(Dataset entries)

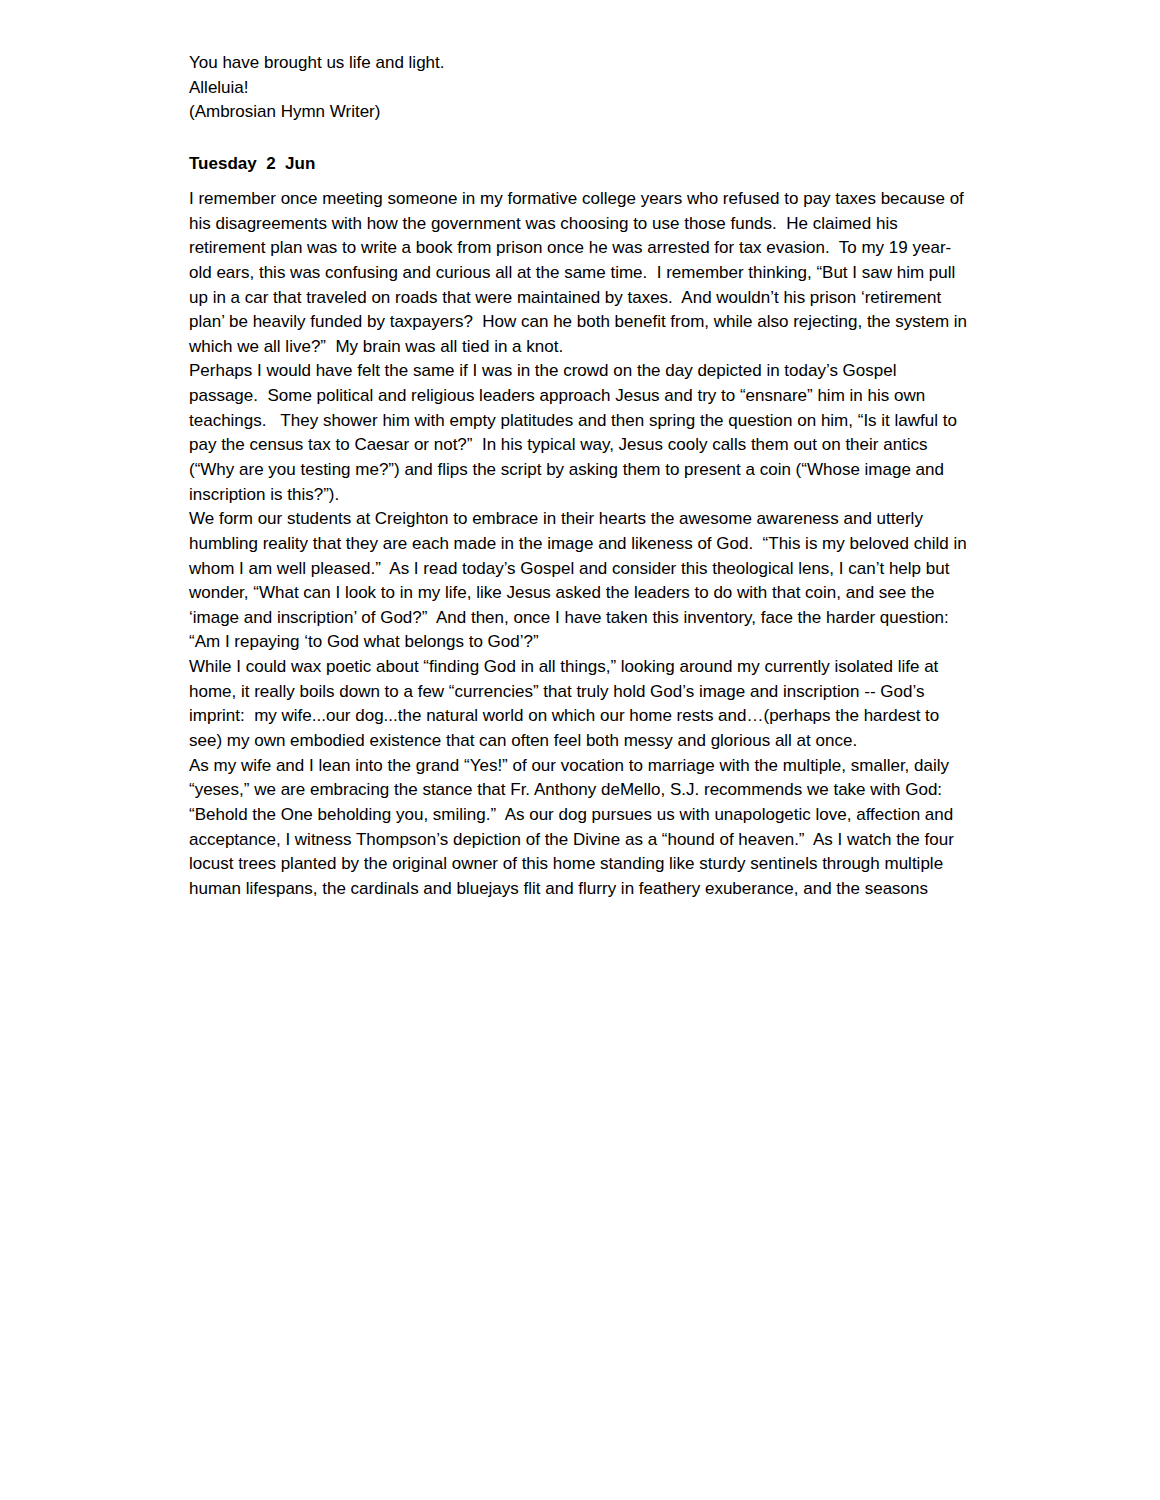You have brought us life and light.
Alleluia!
(Ambrosian Hymn Writer)
Tuesday 2 Jun
I remember once meeting someone in my formative college years who refused to pay taxes because of his disagreements with how the government was choosing to use those funds. He claimed his retirement plan was to write a book from prison once he was arrested for tax evasion. To my 19 year-old ears, this was confusing and curious all at the same time. I remember thinking, “But I saw him pull up in a car that traveled on roads that were maintained by taxes. And wouldn’t his prison ‘retirement plan’ be heavily funded by taxpayers? How can he both benefit from, while also rejecting, the system in which we all live?” My brain was all tied in a knot.
Perhaps I would have felt the same if I was in the crowd on the day depicted in today’s Gospel passage. Some political and religious leaders approach Jesus and try to “ensnare” him in his own teachings. They shower him with empty platitudes and then spring the question on him, “Is it lawful to pay the census tax to Caesar or not?” In his typical way, Jesus cooly calls them out on their antics (“Why are you testing me?”) and flips the script by asking them to present a coin (“Whose image and inscription is this?”).
We form our students at Creighton to embrace in their hearts the awesome awareness and utterly humbling reality that they are each made in the image and likeness of God. “This is my beloved child in whom I am well pleased.” As I read today’s Gospel and consider this theological lens, I can’t help but wonder, “What can I look to in my life, like Jesus asked the leaders to do with that coin, and see the ‘image and inscription’ of God?” And then, once I have taken this inventory, face the harder question: “Am I repaying ‘to God what belongs to God’?”
While I could wax poetic about “finding God in all things,” looking around my currently isolated life at home, it really boils down to a few “currencies” that truly hold God’s image and inscription -- God’s imprint: my wife...our dog...the natural world on which our home rests and…(perhaps the hardest to see) my own embodied existence that can often feel both messy and glorious all at once.
As my wife and I lean into the grand “Yes!” of our vocation to marriage with the multiple, smaller, daily “yeses,” we are embracing the stance that Fr. Anthony deMello, S.J. recommends we take with God: “Behold the One beholding you, smiling.” As our dog pursues us with unapologetic love, affection and acceptance, I witness Thompson’s depiction of the Divine as a “hound of heaven.” As I watch the four locust trees planted by the original owner of this home standing like sturdy sentinels through multiple human lifespans, the cardinals and bluejays flit and flurry in feathery exuberance, and the seasons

[WORK INSTRUCTIONS]: An exact copy of the entries above is required; pictures are not part of it.

[RESPONSE TO THIS EXERCISE]:
You have brought us life and light.
Alleluia!
(Ambrosian Hymn Writer)
Tuesday 2 Jun
I remember once meeting someone in my formative college years who refused to pay taxes because of his disagreements with how the government was choosing to use those funds. He claimed his retirement plan was to write a book from prison once he was arrested for tax evasion. To my 19 year-old ears, this was confusing and curious all at the same time. I remember thinking, “But I saw him pull up in a car that traveled on roads that were maintained by taxes. And wouldn’t his prison ‘retirement plan’ be heavily funded by taxpayers? How can he both benefit from, while also rejecting, the system in which we all live?” My brain was all tied in a knot.
Perhaps I would have felt the same if I was in the crowd on the day depicted in today’s Gospel passage. Some political and religious leaders approach Jesus and try to “ensnare” him in his own teachings. They shower him with empty platitudes and then spring the question on him, “Is it lawful to pay the census tax to Caesar or not?” In his typical way, Jesus cooly calls them out on their antics (“Why are you testing me?”) and flips the script by asking them to present a coin (“Whose image and inscription is this?”).
We form our students at Creighton to embrace in their hearts the awesome awareness and utterly humbling reality that they are each made in the image and likeness of God. “This is my beloved child in whom I am well pleased.” As I read today’s Gospel and consider this theological lens, I can’t help but wonder, “What can I look to in my life, like Jesus asked the leaders to do with that coin, and see the ‘image and inscription’ of God?” And then, once I have taken this inventory, face the harder question: “Am I repaying ‘to God what belongs to God’?”
While I could wax poetic about “finding God in all things,” looking around my currently isolated life at home, it really boils down to a few “currencies” that truly hold God’s image and inscription -- God’s imprint: my wife...our dog...the natural world on which our home rests and…(perhaps the hardest to see) my own embodied existence that can often feel both messy and glorious all at once.
As my wife and I lean into the grand “Yes!” of our vocation to marriage with the multiple, smaller, daily “yeses,” we are embracing the stance that Fr. Anthony deMello, S.J. recommends we take with God: “Behold the One beholding you, smiling.” As our dog pursues us with unapologetic love, affection and acceptance, I witness Thompson’s depiction of the Divine as a “hound of heaven.” As I watch the four locust trees planted by the original owner of this home standing like sturdy sentinels through multiple human lifespans, the cardinals and bluejays flit and flurry in feathery exuberance, and the seasons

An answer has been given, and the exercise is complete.